« Que signifie pour vous la formule célèbre ‟Ecclesia reformata semper reformanda” ? » (29 octobre 1965)s
Votre question m’atteint tandis que je m’efforce d’ordonner un chaos de notes d’âges très divers en vue d’un livre sur le protestantisme, promis depuis longtemps à l’éditeur, et pour lequel je proposais, en guise de titre provisoire : La Réforme permanente.
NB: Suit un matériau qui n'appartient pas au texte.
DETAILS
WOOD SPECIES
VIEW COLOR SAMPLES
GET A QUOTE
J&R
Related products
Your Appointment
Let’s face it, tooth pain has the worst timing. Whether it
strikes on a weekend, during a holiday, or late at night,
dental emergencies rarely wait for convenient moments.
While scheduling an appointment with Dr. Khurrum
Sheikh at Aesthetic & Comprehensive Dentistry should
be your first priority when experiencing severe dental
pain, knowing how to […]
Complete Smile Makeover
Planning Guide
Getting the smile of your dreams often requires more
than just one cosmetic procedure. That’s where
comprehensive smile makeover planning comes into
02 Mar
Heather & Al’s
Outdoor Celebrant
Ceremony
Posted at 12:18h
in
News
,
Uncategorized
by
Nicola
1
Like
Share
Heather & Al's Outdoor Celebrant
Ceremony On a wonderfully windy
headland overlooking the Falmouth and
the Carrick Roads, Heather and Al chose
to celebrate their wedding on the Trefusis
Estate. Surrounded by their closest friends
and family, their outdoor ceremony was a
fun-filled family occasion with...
La Réforme ne s’est pas faite une fois pour toutes. Luther et Calvin n’ont pas été les premiers réformateurs de l’Église, et ne seront pas les derniers▶. Défendre l’héritage de la Réformation, ce n’est pas répéter ce que disaient ses auteurs, mais continuer à réformer. Seuls peuvent être fidèles à l’esprit de Luther et de Calvin un luthéranisme et un calvinisme continuellement repris à leur origine spirituelle et rapportés à leur fin ◀dernière, réinventés par chaque personne pour son usage réel et quotidien, avec tous les risques d’hérésie (hardiment assumés) que cela comporte, et en même temps reliés sans relâche à l’espérance de l’Église universelle, à l’avenir catholique, et orthodoxe, à la Pentecôte œcuménique.
Vous avouerai-je qu’en tant que protestant, je me sens jaloux des possibilités réformatrices qui se manifestent dans le concile actuel du Vatican ? Le supérieur général des jésuites critique les missions chrétiennes : chaque mot porte et toute l’Église romaine a pu l’entendre, quoi qu’en décide finalement son chef. Qu’avons-nous de pareil ? Et je ne dis pas seulement : quelle autorité efficace dont les décrets traduisent les vœux d’une imposante majorité, mais tout simplement quelle tribune ?
Je constate que l’Église romaine a de meilleurs instruments d’autocritique, de remise en question et de renouvellement que les Églises issues de la Réformation… Se pourrait-il qu’elle ait bientôt plus de réformateurs vivants et d’avenir que nous n’en vénérons dans notre histoire ? Bon sujet de réflexion, en cet anniversaire.